The key here is that you can use a tool like Jenkins combined with Containers to entirely eliminate the need for any of these unique physical or virtual environments. Instead you will build an image from a dockerfile in the initial setup of the pipeline, and then push this image to the image registry upon successful completion of the pipeline stages. The image is entirely rebuilt on each new run of the pipeline.

This concept is central to the approach being used by more modern Kubernetes-centric DevOps Pipeline tools like JenkinsX and Tekton. Tekton is an open-source framework for building CI/CD tools and processes. The steps (and constituent tasks) of a pipeline in Tekton all run as Pods in Kubernetes. JenkinsX is built on Tekton and gives you full GitOps and pipeline automation implementation. However, the output of these is always an image that has been constructed through the steps in the pipeline.

This approach will fix the problem of reintroducing errors into later environments by entirely removing manual configuration changes from the process. In this approach you can’t change the configuration of an image either intentionally or accidently within a single stage – you have to introduce any configuration changes into the Container build process at the very beginning and then let the changes propagate through the entire build pipeline. So for instance, let’s consider the simple case of changing the version of a Java runtime environment (JRE). In a traditional approach, with separate physical or virtual machines for each development lifecycle stage, updating this configuration would require changing each environment separately, either manually or through a scripted infrastructure-as-code tool such as Chef or Puppet. In the Container approach, you would change the dockerfile once to include the new definition, and then re-run the pipeline to repeat all the automated steps from the beginning – creating a new, immutable image at the end.

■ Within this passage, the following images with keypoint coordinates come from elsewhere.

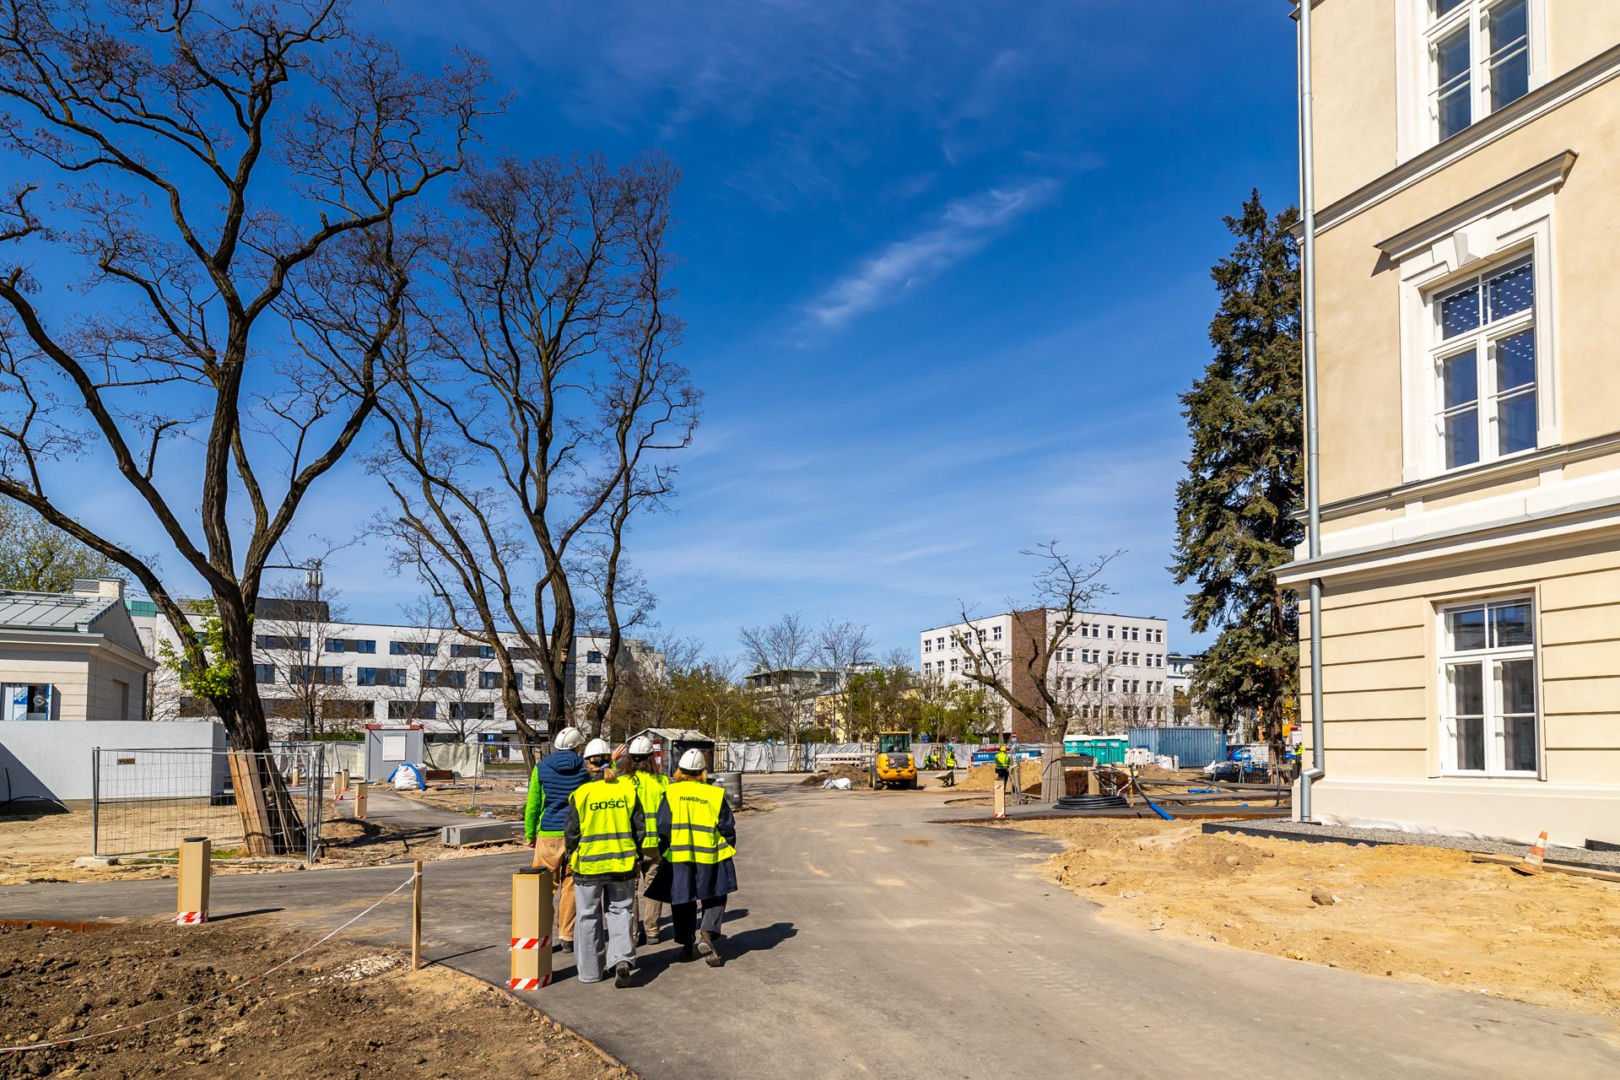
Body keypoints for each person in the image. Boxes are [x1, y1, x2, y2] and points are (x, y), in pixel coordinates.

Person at [564, 738, 645, 988]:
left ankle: (590, 972)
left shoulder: (581, 794)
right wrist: (636, 855)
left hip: (588, 867)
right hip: (622, 865)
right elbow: (639, 829)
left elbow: (572, 833)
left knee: (588, 916)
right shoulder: (627, 791)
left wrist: (572, 856)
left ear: (588, 764)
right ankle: (621, 960)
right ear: (611, 760)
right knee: (621, 912)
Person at [647, 748, 737, 967]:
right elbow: (727, 828)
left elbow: (663, 826)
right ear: (703, 772)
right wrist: (728, 847)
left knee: (683, 900)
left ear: (679, 771)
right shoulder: (714, 794)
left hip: (679, 857)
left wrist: (665, 849)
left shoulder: (671, 792)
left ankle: (687, 945)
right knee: (715, 896)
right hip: (711, 856)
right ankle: (707, 933)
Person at [524, 727, 588, 954]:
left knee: (543, 888)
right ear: (577, 746)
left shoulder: (541, 768)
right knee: (570, 885)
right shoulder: (583, 768)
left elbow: (533, 804)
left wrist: (530, 833)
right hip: (575, 835)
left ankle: (539, 936)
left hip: (548, 834)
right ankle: (567, 937)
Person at [625, 735, 668, 945]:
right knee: (653, 887)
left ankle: (633, 934)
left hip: (632, 844)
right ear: (651, 757)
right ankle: (652, 931)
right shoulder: (662, 781)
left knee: (630, 890)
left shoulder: (624, 782)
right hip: (656, 844)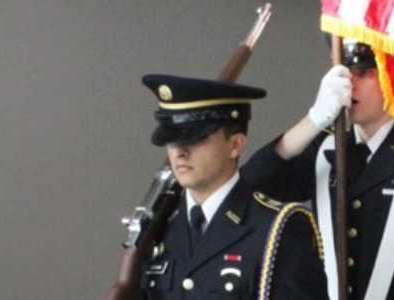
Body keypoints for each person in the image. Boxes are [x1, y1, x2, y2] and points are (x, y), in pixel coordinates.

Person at [242, 39, 394, 299]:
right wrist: (314, 119)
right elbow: (251, 187)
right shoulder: (325, 146)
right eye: (342, 72)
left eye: (364, 73)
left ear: (392, 77)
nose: (349, 84)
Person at [138, 74, 327, 300]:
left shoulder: (279, 229)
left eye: (196, 139)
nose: (180, 151)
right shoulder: (157, 226)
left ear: (235, 145)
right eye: (172, 140)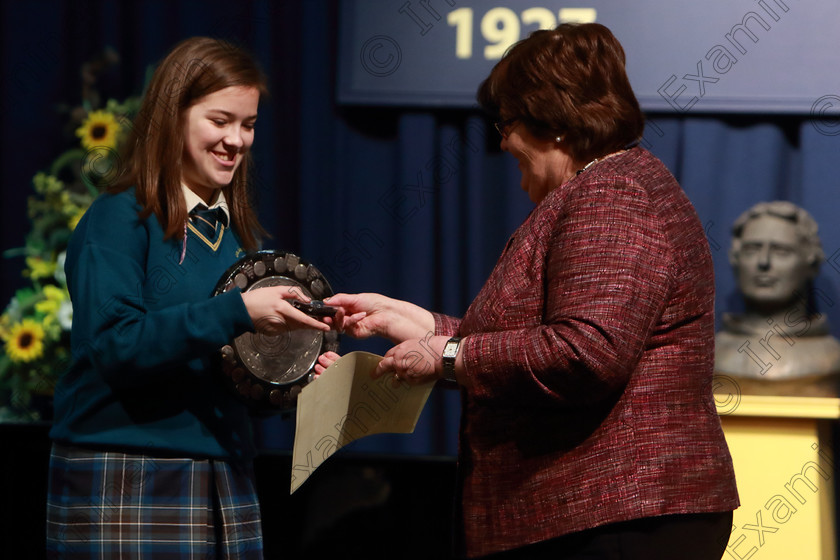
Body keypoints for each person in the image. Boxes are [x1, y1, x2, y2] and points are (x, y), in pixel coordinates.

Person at [321, 23, 739, 559]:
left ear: (554, 121)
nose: (501, 140)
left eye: (507, 122)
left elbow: (587, 354)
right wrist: (421, 325)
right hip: (600, 516)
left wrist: (447, 356)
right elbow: (546, 336)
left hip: (615, 517)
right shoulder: (603, 188)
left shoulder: (612, 195)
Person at [45, 37, 330, 559]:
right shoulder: (120, 219)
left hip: (225, 471)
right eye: (219, 120)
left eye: (248, 125)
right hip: (129, 468)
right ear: (172, 115)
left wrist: (290, 375)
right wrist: (237, 311)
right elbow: (115, 344)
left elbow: (223, 377)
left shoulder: (241, 243)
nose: (236, 140)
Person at [715, 201, 840, 393]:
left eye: (781, 251)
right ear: (736, 259)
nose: (763, 262)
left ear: (812, 263)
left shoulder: (833, 358)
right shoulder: (706, 355)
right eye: (752, 250)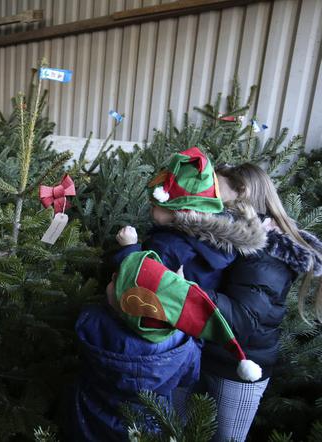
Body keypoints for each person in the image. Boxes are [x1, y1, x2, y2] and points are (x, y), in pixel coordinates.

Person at [69, 250, 261, 441]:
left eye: (116, 280)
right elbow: (188, 377)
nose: (112, 277)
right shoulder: (181, 343)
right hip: (151, 423)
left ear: (127, 306)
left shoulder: (93, 321)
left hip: (93, 413)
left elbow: (80, 340)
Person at [198, 163, 322, 442]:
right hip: (212, 355)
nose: (210, 192)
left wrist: (184, 288)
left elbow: (242, 317)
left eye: (217, 186)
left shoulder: (267, 250)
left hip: (238, 368)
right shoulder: (235, 234)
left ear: (242, 191)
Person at [114, 146, 266, 290]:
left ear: (179, 208)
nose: (151, 203)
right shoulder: (216, 243)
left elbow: (136, 288)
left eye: (157, 202)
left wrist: (129, 248)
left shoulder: (168, 245)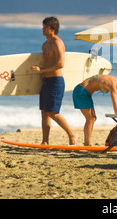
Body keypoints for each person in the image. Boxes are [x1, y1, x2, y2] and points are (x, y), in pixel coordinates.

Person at [31, 17, 77, 146]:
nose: (42, 29)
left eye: (45, 27)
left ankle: (72, 134)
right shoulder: (45, 44)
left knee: (53, 112)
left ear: (52, 28)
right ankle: (45, 141)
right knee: (44, 112)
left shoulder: (58, 42)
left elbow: (60, 64)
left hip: (56, 81)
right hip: (46, 81)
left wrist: (41, 70)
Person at [72, 75, 117, 146]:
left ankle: (87, 143)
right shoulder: (112, 84)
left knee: (92, 118)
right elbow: (115, 105)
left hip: (86, 93)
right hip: (81, 92)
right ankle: (87, 144)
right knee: (91, 118)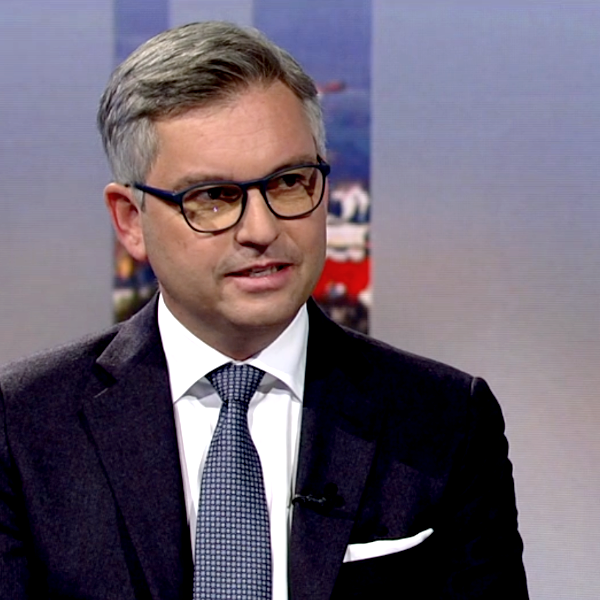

This pattern is well established as a best practice within the Docker community. For instance, the Docker documentation article on Development Pipelines describes a recommended development pipeline very much in line with the recommendations of this pattern. Likewise the IBM article on Kubernetes DevOps is just one of several examples of such pipelines being built for container projects.

At the heart of this pipeline will be the problem of dealing with images appropriately. The first issue to consider with publicly hosted images is that since they are coming from a public repository that they could, potentially, contain malware or other issues that would introduce vulnerability into your system. Thus the need for Pipeline Vulnerability Scanning becomes absolutely critical. This results in the need to introduce special stages. such as a Birthing Pool into your Pipeline in order to make sure that you are into introducing new types of vulnerabilities into your systems.